• **Excerpt provided**:
------------------------------------------------

# DIY ADA 60P Cabinet Build



## lazybones51 (31 Mar 2020)

*This guide is how I went about building an ADA style cabinet for an ADA 60P aquarium.*

I started using these plans that I found elsewhere on UKAPS
*


 *




I took these down to my local B&Q store, picked up a full size (2440 x 1220 x 18) sheet of 18mm thick MDF and headed straight to cutting service. I explained to the person manning the saw what I was building and handed over the plans. 10 minutes later I had all of the parts perfectly cut ready to go, along with the off cuts.




For assembly I purchased a box of MDF screws, wood glue and wood filler from a local branch of Toolstation. All screw holes were pre-drilled and countersunk. All edges were glued before screwing the panels together. Glueing may not have been necessary, however for the cost of a bottle of wood glue I felt it was worth doing.





Test fitting the top to make sure the door was going to fit as expected. The person manning the wood saw had cut the sides and back panel 10mm too long... this wasn't too much of an issue, it just meant I was going to have slightly large door gaps top and bottom than planned. I could have got a slightly longer door cut if I decided it didn't look right at the end of assembly.




All screw holes were then filled with wood filler. Once dry the filler was sanded back using 400 grit paper, leaving a lovely smooth finish.








I decided to give the whole cabinet several coats of MDF sealer (again purchased from Toolstation) to add a layer of protection against moisture. Once the MDF sealer was dry, it left a slight sheen to the surface.





At this point I made a slight deviation from the original plans. Knowing this was going to be a high tech tank, I knew I was going to be pushed for space inside the cabinet. Using some of the MDF off cuts, I decided to add a small shelf along the back panel. This was deep enough to be useful, but shallow enough not to be in the way.




Above you can see the cut out for the power cables through the rear panel, this was done using a hole saw.

------------------------------------------------

• **Aim 1**: Swap "hole saw" for "jigsaw" and write out the cabinet build post from "At this point" up to and including "a hole saw.".
• **Aim 2**: In the cabinet build post, what grit of sandpaper was used to sand back the wood filler?
Base your answers only on the cabinet build post.

• **Data**:
------------------------------------------------

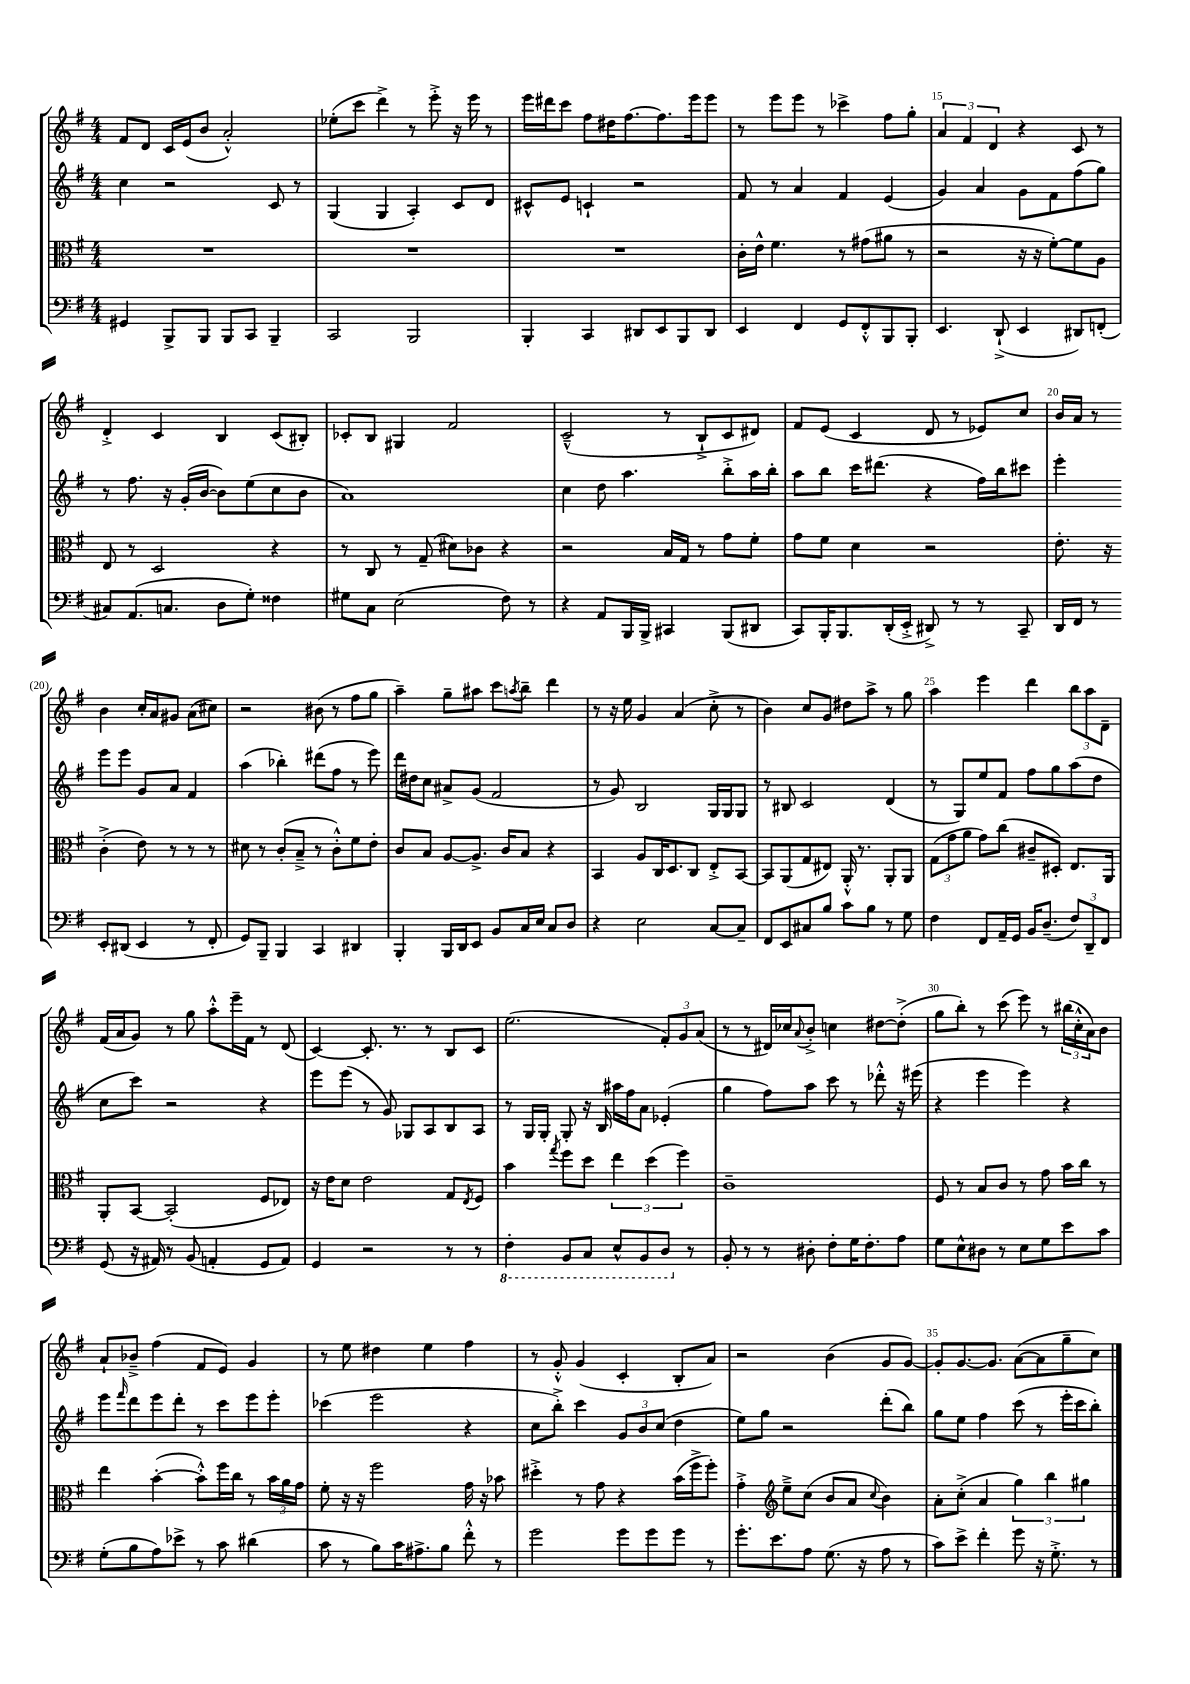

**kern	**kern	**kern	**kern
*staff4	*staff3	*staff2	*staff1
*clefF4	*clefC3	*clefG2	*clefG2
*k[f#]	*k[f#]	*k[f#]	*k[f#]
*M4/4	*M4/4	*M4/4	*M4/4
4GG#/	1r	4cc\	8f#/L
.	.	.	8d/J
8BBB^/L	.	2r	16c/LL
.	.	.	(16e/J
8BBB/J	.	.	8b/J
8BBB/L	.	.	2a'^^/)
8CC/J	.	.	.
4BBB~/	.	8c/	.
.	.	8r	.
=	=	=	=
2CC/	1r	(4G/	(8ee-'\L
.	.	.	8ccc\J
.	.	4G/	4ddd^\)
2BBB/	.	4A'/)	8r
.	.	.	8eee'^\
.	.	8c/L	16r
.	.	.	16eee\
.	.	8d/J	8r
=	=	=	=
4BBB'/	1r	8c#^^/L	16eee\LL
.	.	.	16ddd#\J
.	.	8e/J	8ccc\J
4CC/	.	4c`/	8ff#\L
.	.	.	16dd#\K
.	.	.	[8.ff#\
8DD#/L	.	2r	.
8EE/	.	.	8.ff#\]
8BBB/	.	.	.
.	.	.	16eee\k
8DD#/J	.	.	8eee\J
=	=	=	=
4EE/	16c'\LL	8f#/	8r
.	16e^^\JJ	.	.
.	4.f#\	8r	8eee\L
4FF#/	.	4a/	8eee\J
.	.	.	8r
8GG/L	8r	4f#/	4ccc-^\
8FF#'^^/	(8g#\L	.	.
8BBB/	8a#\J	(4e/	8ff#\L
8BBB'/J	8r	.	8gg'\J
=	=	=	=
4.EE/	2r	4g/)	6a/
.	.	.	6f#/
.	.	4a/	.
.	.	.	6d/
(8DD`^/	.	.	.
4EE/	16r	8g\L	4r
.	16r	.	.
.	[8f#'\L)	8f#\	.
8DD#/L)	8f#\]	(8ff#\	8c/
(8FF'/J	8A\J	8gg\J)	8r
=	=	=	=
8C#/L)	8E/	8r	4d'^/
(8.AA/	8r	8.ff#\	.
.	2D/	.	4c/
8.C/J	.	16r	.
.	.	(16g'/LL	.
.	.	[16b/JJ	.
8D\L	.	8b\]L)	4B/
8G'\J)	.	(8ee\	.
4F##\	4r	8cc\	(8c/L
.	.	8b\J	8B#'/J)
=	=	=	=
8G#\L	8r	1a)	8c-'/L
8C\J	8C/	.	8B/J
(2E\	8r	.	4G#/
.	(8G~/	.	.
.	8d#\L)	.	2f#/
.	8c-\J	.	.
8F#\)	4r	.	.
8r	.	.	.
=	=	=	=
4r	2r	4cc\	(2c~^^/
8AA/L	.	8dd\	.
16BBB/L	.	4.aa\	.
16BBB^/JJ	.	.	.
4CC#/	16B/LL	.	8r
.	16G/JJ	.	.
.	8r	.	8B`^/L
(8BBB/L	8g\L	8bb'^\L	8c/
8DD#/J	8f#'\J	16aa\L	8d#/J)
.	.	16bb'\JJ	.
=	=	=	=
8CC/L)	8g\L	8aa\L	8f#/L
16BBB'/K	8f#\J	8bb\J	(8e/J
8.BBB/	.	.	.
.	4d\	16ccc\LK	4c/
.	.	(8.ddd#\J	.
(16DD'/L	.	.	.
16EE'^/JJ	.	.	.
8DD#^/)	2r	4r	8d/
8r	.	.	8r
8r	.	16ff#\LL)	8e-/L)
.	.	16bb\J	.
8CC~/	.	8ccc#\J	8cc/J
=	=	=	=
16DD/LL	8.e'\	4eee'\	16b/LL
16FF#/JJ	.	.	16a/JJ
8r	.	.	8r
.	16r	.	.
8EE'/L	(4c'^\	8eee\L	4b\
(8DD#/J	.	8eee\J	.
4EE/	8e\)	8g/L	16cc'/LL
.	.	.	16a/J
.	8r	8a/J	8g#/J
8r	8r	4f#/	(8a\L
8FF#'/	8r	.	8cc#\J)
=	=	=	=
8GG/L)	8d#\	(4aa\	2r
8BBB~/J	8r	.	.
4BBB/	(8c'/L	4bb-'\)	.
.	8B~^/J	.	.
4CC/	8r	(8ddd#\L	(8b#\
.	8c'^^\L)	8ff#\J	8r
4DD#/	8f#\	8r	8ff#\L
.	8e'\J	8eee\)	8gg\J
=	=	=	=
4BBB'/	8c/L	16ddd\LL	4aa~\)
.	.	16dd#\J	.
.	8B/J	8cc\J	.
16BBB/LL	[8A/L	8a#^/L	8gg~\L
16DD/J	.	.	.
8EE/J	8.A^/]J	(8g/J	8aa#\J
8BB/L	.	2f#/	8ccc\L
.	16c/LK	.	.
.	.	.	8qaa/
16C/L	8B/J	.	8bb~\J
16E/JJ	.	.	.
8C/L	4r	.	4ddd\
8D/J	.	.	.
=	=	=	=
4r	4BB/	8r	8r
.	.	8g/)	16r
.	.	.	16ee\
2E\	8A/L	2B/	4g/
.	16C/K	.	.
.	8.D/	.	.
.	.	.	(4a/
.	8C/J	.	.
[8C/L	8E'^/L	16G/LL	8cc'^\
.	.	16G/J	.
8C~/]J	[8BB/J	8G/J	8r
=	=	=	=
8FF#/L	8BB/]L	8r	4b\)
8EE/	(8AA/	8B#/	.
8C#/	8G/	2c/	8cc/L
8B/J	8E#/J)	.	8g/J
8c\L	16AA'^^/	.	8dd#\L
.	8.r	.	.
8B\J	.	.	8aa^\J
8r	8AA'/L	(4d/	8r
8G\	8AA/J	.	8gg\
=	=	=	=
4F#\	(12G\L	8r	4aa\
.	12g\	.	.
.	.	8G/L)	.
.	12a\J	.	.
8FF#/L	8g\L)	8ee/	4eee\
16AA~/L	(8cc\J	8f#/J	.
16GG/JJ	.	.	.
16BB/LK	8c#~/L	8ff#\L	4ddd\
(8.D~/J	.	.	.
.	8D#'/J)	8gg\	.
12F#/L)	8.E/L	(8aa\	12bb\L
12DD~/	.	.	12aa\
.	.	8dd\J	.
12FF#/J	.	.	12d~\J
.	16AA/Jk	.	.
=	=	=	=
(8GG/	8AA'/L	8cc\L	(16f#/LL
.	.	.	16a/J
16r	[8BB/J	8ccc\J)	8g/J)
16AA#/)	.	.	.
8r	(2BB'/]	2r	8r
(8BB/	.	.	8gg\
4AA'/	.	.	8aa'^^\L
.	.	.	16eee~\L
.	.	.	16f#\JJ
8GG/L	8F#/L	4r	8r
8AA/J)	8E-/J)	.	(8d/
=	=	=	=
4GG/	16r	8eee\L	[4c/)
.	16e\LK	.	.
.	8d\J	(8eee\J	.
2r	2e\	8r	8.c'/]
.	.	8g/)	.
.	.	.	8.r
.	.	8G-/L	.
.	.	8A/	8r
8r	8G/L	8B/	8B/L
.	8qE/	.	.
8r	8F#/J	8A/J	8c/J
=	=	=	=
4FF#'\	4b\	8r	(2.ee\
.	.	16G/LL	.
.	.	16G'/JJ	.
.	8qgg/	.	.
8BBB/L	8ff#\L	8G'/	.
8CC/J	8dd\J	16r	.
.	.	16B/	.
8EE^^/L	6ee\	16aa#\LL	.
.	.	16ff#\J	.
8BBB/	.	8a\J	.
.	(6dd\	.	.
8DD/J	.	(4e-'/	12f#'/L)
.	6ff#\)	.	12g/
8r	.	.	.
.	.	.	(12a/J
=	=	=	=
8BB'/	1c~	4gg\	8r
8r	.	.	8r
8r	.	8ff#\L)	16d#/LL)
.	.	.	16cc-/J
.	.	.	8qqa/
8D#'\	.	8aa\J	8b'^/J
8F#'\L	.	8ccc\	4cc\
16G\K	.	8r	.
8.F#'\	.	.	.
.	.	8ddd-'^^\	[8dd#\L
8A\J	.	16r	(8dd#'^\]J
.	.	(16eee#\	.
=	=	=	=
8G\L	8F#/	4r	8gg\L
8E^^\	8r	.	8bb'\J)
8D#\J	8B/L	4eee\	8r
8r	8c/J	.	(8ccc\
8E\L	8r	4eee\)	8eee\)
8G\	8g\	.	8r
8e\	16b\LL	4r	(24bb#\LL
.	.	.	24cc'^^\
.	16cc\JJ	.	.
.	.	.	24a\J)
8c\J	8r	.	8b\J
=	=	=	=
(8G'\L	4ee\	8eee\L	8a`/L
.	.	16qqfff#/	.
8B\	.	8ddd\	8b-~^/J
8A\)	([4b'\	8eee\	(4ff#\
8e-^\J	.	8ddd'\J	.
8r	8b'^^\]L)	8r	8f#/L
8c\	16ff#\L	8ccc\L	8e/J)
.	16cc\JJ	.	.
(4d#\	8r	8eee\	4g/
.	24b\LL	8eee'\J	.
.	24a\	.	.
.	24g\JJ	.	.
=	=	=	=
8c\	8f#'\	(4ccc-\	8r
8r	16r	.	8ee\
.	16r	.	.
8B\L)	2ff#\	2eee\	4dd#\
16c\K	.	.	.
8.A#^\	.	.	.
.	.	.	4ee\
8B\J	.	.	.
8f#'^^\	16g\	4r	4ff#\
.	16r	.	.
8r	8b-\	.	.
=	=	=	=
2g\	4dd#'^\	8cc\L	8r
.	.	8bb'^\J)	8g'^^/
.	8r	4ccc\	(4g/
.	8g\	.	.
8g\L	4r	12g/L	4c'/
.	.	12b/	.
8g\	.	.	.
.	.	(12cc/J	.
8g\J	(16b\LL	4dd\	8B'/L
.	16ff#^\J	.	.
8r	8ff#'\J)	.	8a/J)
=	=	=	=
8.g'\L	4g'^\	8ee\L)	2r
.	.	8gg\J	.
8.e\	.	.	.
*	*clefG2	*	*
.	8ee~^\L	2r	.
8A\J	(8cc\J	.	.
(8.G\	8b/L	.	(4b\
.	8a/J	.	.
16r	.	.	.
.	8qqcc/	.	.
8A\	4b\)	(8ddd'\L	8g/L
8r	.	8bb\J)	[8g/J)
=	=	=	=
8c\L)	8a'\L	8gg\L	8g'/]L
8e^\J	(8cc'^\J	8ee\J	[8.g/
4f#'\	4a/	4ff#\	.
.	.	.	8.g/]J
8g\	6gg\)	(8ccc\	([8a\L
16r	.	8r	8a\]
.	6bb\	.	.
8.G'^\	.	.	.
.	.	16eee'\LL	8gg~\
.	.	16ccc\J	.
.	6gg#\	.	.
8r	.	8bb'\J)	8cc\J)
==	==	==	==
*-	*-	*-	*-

------------------------------------------------

• **Expected output 1**:
At this point I made a slight deviation from the original plans. Knowing this was going to be a high tech tank, I knew I was going to be pushed for space inside the cabinet. Using some of the MDF off cuts, I decided to add a small shelf along the back panel. This was deep enough to be useful, but shallow enough not to be in the way.




Above you can see the cut out for the power cables through the rear panel, this was done using a jigsaw.

• **Expected output 2**: 400 grit paper.